Gov. Charlie Crist signed legislation (SB 216) on Wednesday outlawing such “electioneering” communications using local tax dollars. The bill, sponsored by Sen. Charlie Justice, D-St. Petersburg, does say that elected officials are still allowed to express their opinion “on any issue at any time,” as long as nobody spends any government money on that communication.
It also says that “factual information” is exempt – so a city could spend money on a brochure that offers “factual” information about an upcoming vote, though opponents of the bill say it's not clear who would define whether such information is factual.
“Today marks the beginning of a new era of government accountability, as this will ensure that governments will not be telling taxpayers how to vote, but rather allow voters to be the final arbiter in determining what is good policy for our communities,” Justice said in a statement. “Gone are the days of unjust and irresponsible campaign spending from our government.”
The measure takes effect July 1.
Local governments had asked Crist to veto the bill, saying it was overly broad and would lead to unintended consequences, where local officials might unwittingly advocate against something – say while on their employers' time – and be accused of violating the law.
“Someone is going to write a letter to the newspaper or put something in a newsletter about a ballot issue and somebody's going to call them on it and complain to the Ethics Commission,” said Rebecca O'Hara, a lobbyist with the Florida League of Cities.
“Even for unknowing violations of this law ... completely innocent messups - they're going get hauled before the Elections Commission and have to hire a lawyer to defend them,” O'Hara said.
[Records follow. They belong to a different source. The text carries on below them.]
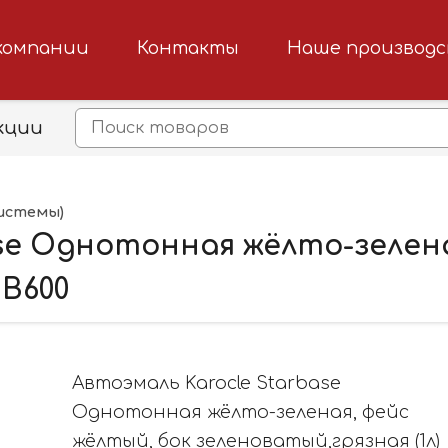
компании
Контакты
Наше производ
кции
истемы)
se Однотонная жёлто-зелена
SB600
Автоэмаль Karocle Starbase
Однотонная жёлто-зеленая, фейс
жёлтый, бок зеленоватый,грязная (1л)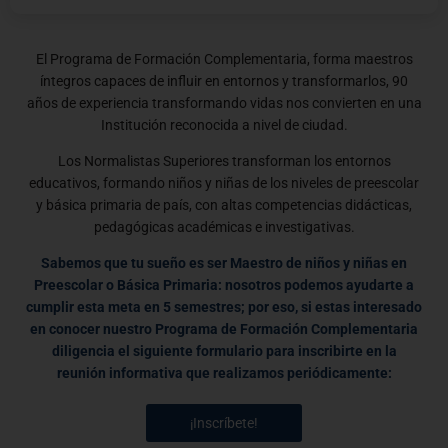
El Programa de Formación Complementaria, forma maestros
íntegros capaces de influir en entornos y transformarlos, 90
años de experiencia transformando vidas nos convierten en una
Institución reconocida a nivel de ciudad.
Los Normalistas Superiores transforman los entornos
educativos, formando niños y niñas de los niveles de preescolar
y básica primaria de país, con altas competencias didácticas,
pedagógicas académicas e investigativas.
Sabemos que tu sueño es ser Maestro de niños y niñas en
Preescolar o Básica Primaria: nosotros podemos ayudarte a
cumplir esta meta en 5 semestres; por eso, si estas interesado
en conocer nuestro Programa de Formación Complementaria
diligencia el siguiente formulario para inscribirte en la
reunión informativa que realizamos periódicamente:
¡Inscríbete!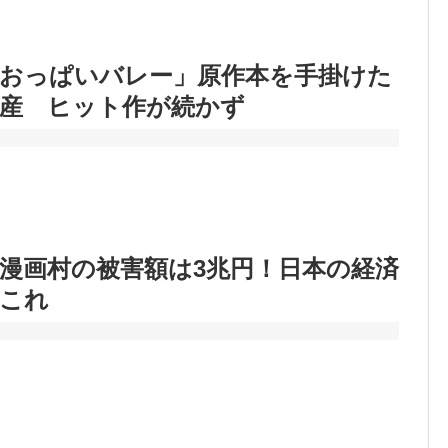
「おっぱいバレー」原作本を手掛けた
破産 ヒット作が続かず
漫画村の被害額は3兆円！日本の経済
←これ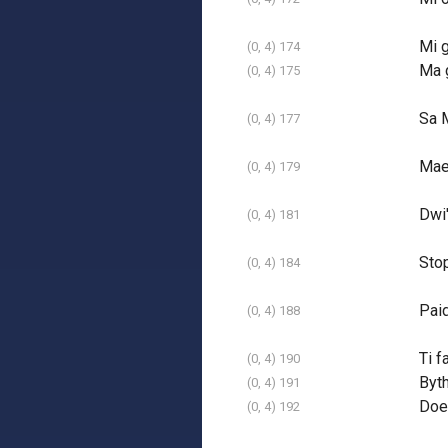
Mi g
(0, 4) 174
Ma g
(0, 4) 175
Sa M
(0, 4) 177
Mae 
(0, 4) 179
Dwi
(0, 4) 181
Stop
(0, 4) 184
Paid
(0, 4) 188
Ti f
(0, 4) 190
Byth
(0, 4) 191
Does
(0, 4) 192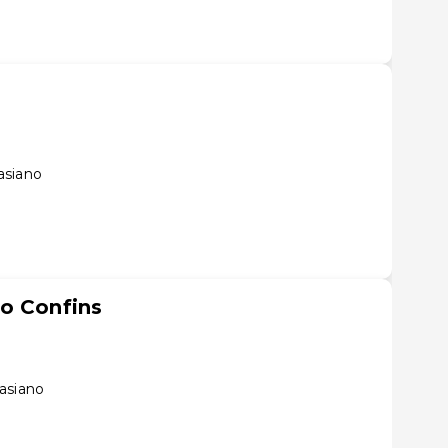
asiano
o Confins
asiano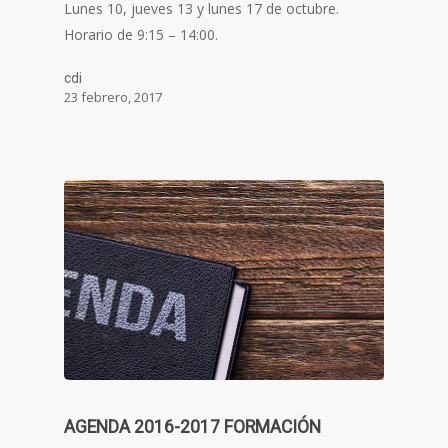
Lunes 10, jueves 13 y lunes 17 de octubre.
Horario de 9:15 – 14:00.
cdi
23 febrero, 2017
AGENDA 2016-2017 FORMACIÓN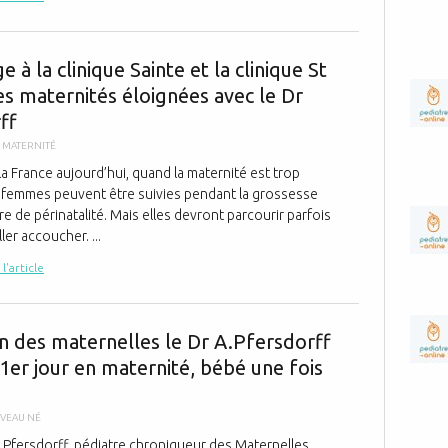
Reportage à l
 à la clinique Sainte et la clinique St
es maternités éloignées avec le Dr
ff
,
MATERNITÉ
a France aujourd’hui, quand la maternité est trop
s femmes peuvent être suivies pendant la grossesse
e de périnatalité. Mais elles devront parcourir parfois
ler accoucher. ...
 l'article
La maison des
n des maternelles le Dr A.Pfersdorff
1er jour en maternité, bébé une fois
VEAU NÉ
t Pfersdorff, pédiatre chroniqueur des Maternelles,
Last month, League of Cities Executive Director Mike Sittig wrote to Crist urging him to veto the legislation, saying that it amounts to a gag order on local government officials.
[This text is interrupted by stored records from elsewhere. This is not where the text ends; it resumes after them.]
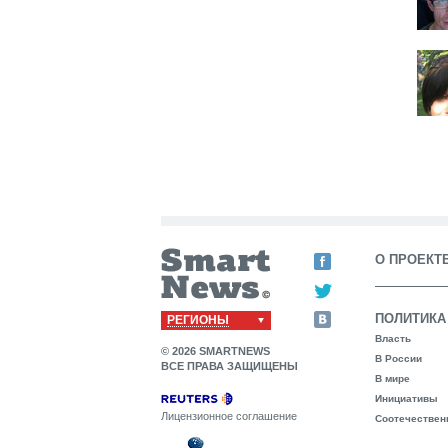
О ПРОЕКТ
ПОЛИТИКА
РЕГИОНЫ
Власть
© 2026 SMARTNEWS
В России
ВСЕ ПРАВА ЗАЩИЩЕНЫ
В мире
Инициативы
Лицензионное соглашение
Соотечествен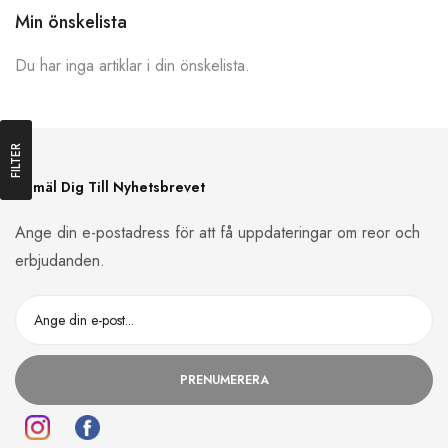
Min önskelista
Du har inga artiklar i din önskelista.
FILTER
Anmäl Dig Till Nyhetsbrevet
Ange din e-postadress för att få uppdateringar om reor och
erbjudanden.
PRENUMERERA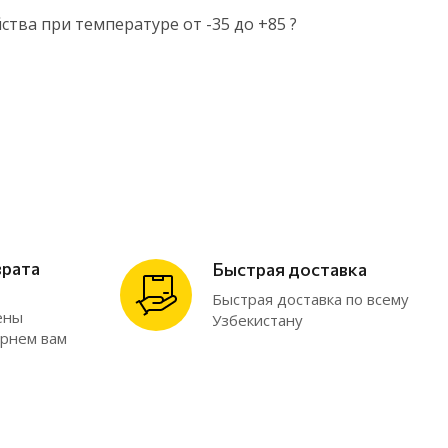
тва при температуре от -35 до +85 ?
врата
Быстрая доставка
Быстрая доставка по всему
ены
Узбекистану
ернем вам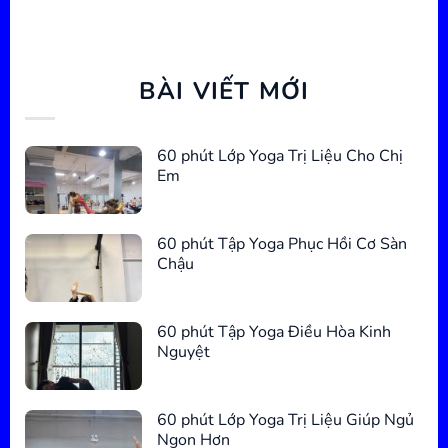
BÀI VIẾT MỚI
60 phút Lớp Yoga Trị Liệu Cho Chị
Em
60 phút Tập Yoga Phục Hồi Cơ Sàn
Chậu
60 phút Tập Yoga Điều Hòa Kinh
Nguyệt
60 phút Lớp Yoga Trị Liệu Giúp Ngủ
Ngon Hơn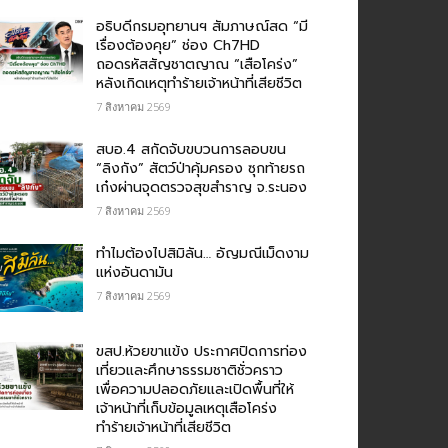
อธิบดีกรมอุทยานฯ สัมภาษณ์สด “มี
เรื่องต้องคุย” ช่อง Ch7HD
ถอดรหัสสัญชาตญาณ “เสือโคร่ง”
หลังเกิดเหตุทำร้ายเจ้าหน้าที่เสียชีวิต
7 สิงหาคม 2569
สบอ.4 สกัดจับขบวนการลอบขน
“ลิงกัง” สัตว์ป่าคุ้มครอง ซุกท้ายรถ
เก๋งผ่านจุดตรวจสุขสำราญ จ.ระนอง
7 สิงหาคม 2569
ทำไมต้องไปสิมิลัน… อัญมณีเม็ดงาม
แห่งอันดามัน
7 สิงหาคม 2569
ขสป.ห้วยขาแข้ง ประกาศปิดการท่อง
เที่ยวและศึกษาธรรมชาติชั่วคราว
เพื่อความปลอดภัยและเปิดพื้นที่ให้
เจ้าหน้าที่เก็บข้อมูลเหตุเสือโคร่ง
ทำร้ายเจ้าหน้าที่เสียชีวิต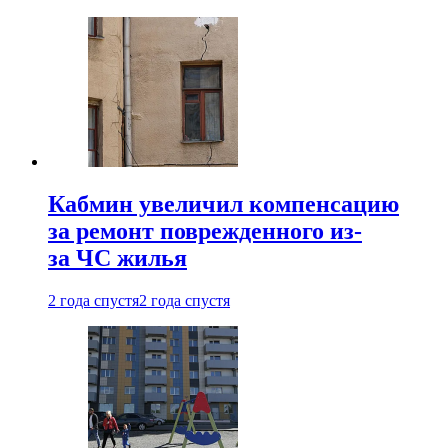
Кабмин увеличил компенсацию
за ремонт поврежденного из-
за ЧС жилья
2 года спустя
2 года спустя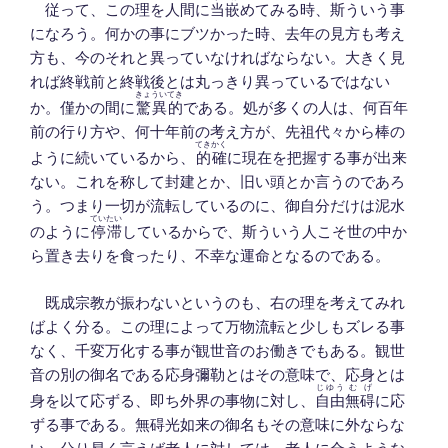
従って、この理を人間に
当嵌
めてみる時、斯ういう事
になろう。何かの事にブツかった時、去年の見方も考え
方も、今のそれと異っていなければならない。大きく見
れば終戦前と終戦後とは丸っきり異っているではない
きょういてき
か。僅かの間に
驚異的
である。処が多くの人は、何百年
前の行り方や、何十年前の考え方が、先祖代々から棒の
てきかく
ように続いているから、
的確
に現在を把握する事が出来
ない。これを称して封建とか、旧い頭とか言うのであろ
う。つまり一切が流転しているのに、御自分だけは泥水
ていたい
のように
停滞
しているからで、斯ういう人こそ世の中か
ら置き去りを食ったり、不幸な運命となるのである。
既成宗教が振わないというのも、右の理を考えてみれ
ばよく分る。この理によって万物流転と少しもズレる事
なく、千変万化する事が観世音のお働きでもある。観世
音の別の御名である応身彌勒とはその意味で、応身とは
じゆう
むげ
身を以て応ずる、即ち外界の事物に対し、
自由
無碍
に応
ずる事である。無碍光如来の御名もその意味に外ならな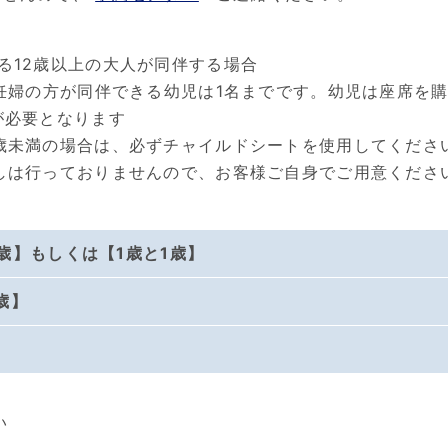
る12歳以上の大人が同伴する場合
の妊婦の方が同伴できる幼児は1名までです。幼児は座席を
が必要となります
歳未満の場合は、必ずチャイルドシートを使用してくださ
しは行っておりませんので、お客様ご自身でご用意くださ
歳】もしくは【1歳と1歳】
歳】
い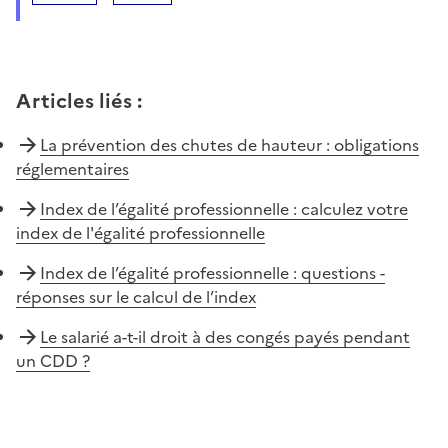
Articles liés
:
La prévention des chutes de hauteur : obligations
réglementaires
Index de l’égalité professionnelle : calculez votre
index de l'égalité professionnelle
Index de l’égalité professionnelle : questions -
réponses sur le calcul de l’index
Le salarié a-t-il droit à des congés payés pendant
un CDD ?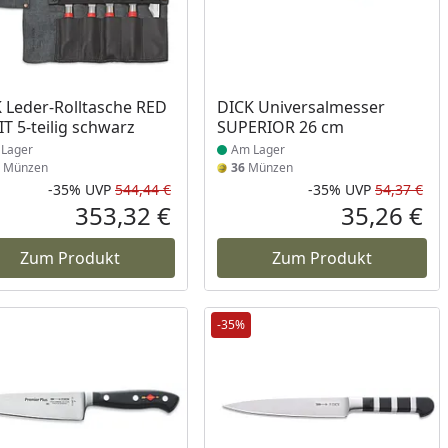
ukt am Lager
Produkt am Lager
 Leder-Rolltasche RED
DICK Universalmesser
IT 5-teilig schwarz
SUPERIOR 26 cm
Lager
Am Lager
Münzen
36
Münzen
-35%
UVP
544,44 €
-35%
UVP
54,37 €
Rabatt in Prozent
Ursprünglicher Preis
Rab
Urs
353,32 €
35,26 €
reis
Aktueller Preis
Akt
Zum Produkt
Zum Produkt
-35%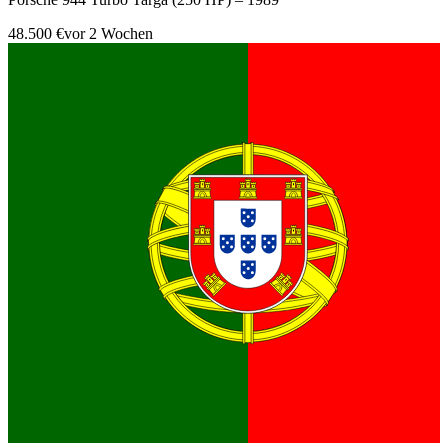
48.500 €
vor 2 Wochen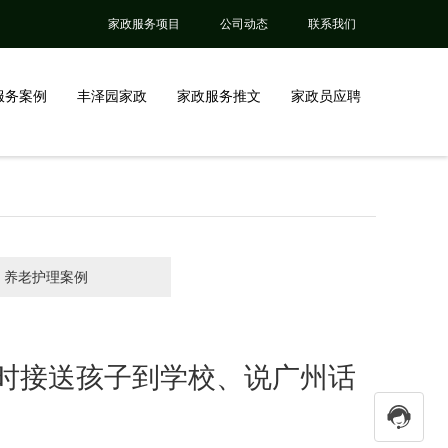
家政服务项目
公司动态
联系我们
服务案例
丰泽园家政
家政服务推文
家政员应聘
养老护理案例
时接送孩子到学校、说广州话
Sitting took on the factual information exemption, noting that the nature of such language might be in the eye of the beholder. Would it be factual to say that a particular amendment “will cost taxpayers money?” he asked. “What if statements made prior to an election turn out to be wrong after the election for unforeseen circumstances?” Sittig asked.
“Anyone with a vendetta against any public official or employee, elected or not, could use the vague provisions of this legislation to wreak havoc,” Sittig said in the veto request.
Local officials also complained during the session that the Legislature wasn't applying the same standard to state officials. So Florida government officials conceivably could spend money on behalf of a ballot issue, for example, and if local officials were on the other side, they couldn't legally spend money to counter the state's electioneering.
Crist signed the bill along with several others on Wednesday without comment.